Elsie Marley is hosting another Kids' Clothes Week Challenge and my kids need clothes, so here goes:
First up is this skirt for school. We only found out the week before school started that my daughter got into the same school as her brother (thank goodness!), which didn't leave us much time for uniform shopping. It's a State school, but they have to wear uniforms, which I love. The only problem being that there was not much left in the stores one week before the start of term and what was left was usually way too big for my apparently petite daughter. 10 stores later (and a large pile of over sized clothes to return), all we had was some shirts, a skirt and a pair of shorts.
So, here's a pleated skirt to put off doing the laundry for another day each week.
It was going together really well. The top stitching was looking good, the seams were French seams, the hem was straight. I couldn't believe that a pattern that I was putting together as I went along was going so smoothly...
So it goes without saying that the so-called one-stop-button-holer on my machine tried to eat the skirt. With the aid of my seam ripper and a bit of satin stitching around the button hole, I think that I managed to save it - just please don't look too close at the button hole...

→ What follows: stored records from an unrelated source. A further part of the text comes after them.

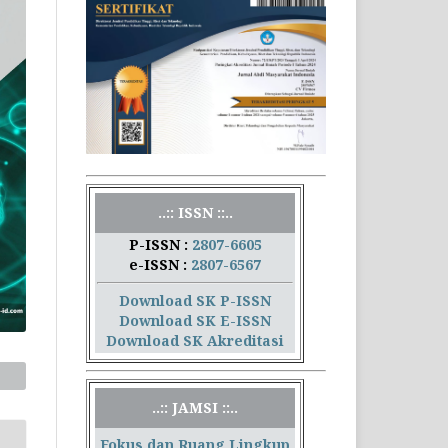
..:: ISSN ::..
P-ISSN :
2807-6605
e-ISSN :
2807-6567
Download SK P-ISSN
Download SK E-ISSN
Download SK Akreditasi
..:: JAMSI ::..
Fokus dan Ruang Lingkup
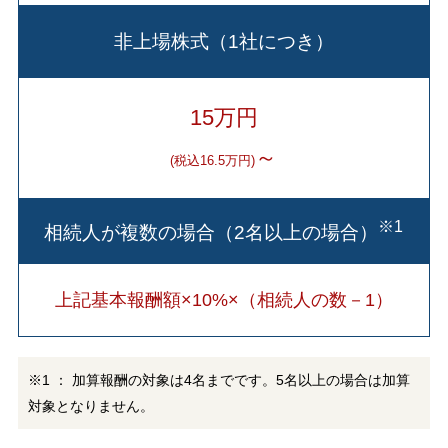
非上場株式（1社につき）
15万円
～
(税込16.5万円)
※1
相続人が複数の場合（2名以上の場合）
上記基本報酬額×10%×（相続人の数－1）
※1 ： 加算報酬の対象は4名までです。5名以上の場合は加算
対象となりません。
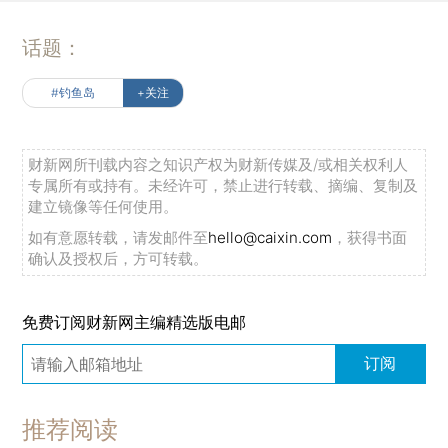
话题：
#钓鱼岛
+关注
财新网所刊载内容之知识产权为财新传媒及/或相关权利人
专属所有或持有。未经许可，禁止进行转载、摘编、复制及
建立镜像等任何使用。
如有意愿转载，请发邮件至
hello@caixin.com
，获得书面
确认及授权后，方可转载。
免费订阅财新网主编精选版电邮
订阅
推荐阅读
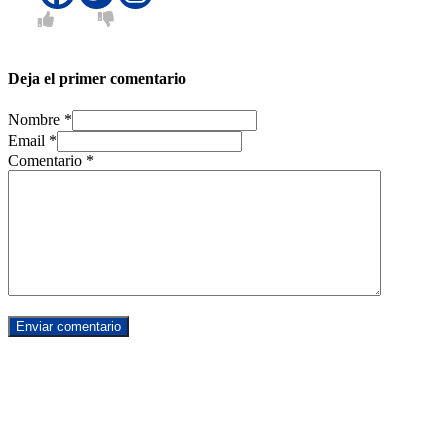
Deja el primer comentario
Nombre *
Email *
Comentario
*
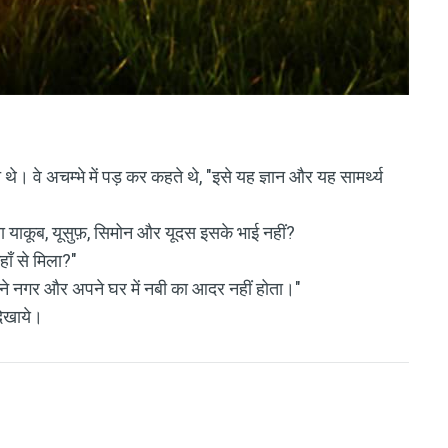
े थे। वे अचम्भे में पड़ कर कहते थे, "इसे यह ज्ञान और यह सामर्थ्य
क्या याकूब, यूसुफ़, सिमोन और यूदस इसके भाई नहीं?
ाँ से मिला?"
अपने नगर और अपने घर में नबी का आदर नहीं होता।"
दिखाये।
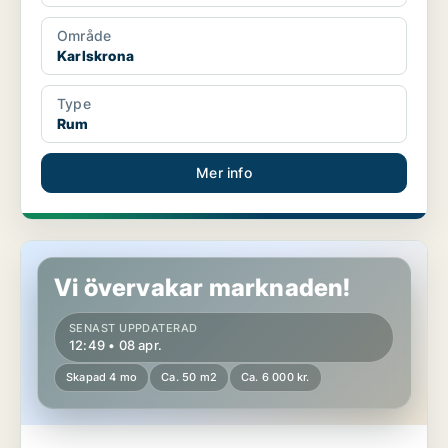
Område
Karlskrona
Type
Rum
Mer info
Rum i Karlskrona
Vi övervakar marknaden!
SENAST UPPDATERAD
12:49 • 08 apr.
Skapad 4 mo
Ca. 50 m2
Ca. 6 000 kr.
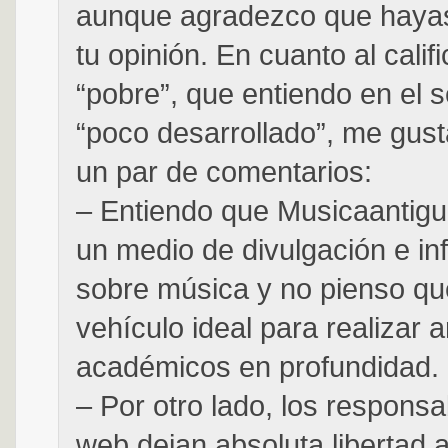
aunque agradezco que haya
tu opinión. En cuanto al calif
“pobre”, que entiendo en el s
“poco desarrollado”, me gust
un par de comentarios:
– Entiendo que Musicaantig
un medio de divulgación e in
sobre música y no pienso qu
vehículo ideal para realizar a
académicos en profundidad.
– Por otro lado, los responsa
web dejan absoluta libertad a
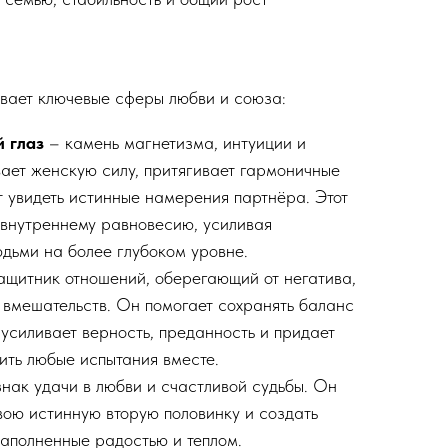
вает ключевые сферы любви и союза:
 глаз
– камень магнетизма, интуиции и
ает женскую силу, притягивает гармоничные
т увидеть истинные намерения партнёра. Этот
 внутреннему равновесию, усиливая
дьми на более глубоком уровне.
щитник отношений, оберегающий от негатива,
 вмешательств. Он помогает сохранять баланс
 усиливает верность, преданность и придает
ить любые испытания вместе.
нак удачи в любви и счастливой судьбы. Он
вою истинную вторую половинку и создать
наполненные радостью и теплом.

nb. Her school shirts are shorter than this one.Next up, a pinafore.
Translation of the day:
UK English: pinafore = jumper in US English
UK English: jumper = sweater in US English
(I've mentioned these before, but even I still have trouble keeping the clothing terms straight...)
UK English: State school = school offered to all children by the government = public school in US English
UK English: public school = a fee-paying school.
According to wikipedia: "Public" is used here in a somewhat archaic sense, meaning that they are open to any member of the public, distinguished from religious schools which are open only to members of that religion. Personally I think that the English use the term just to confuse everyone.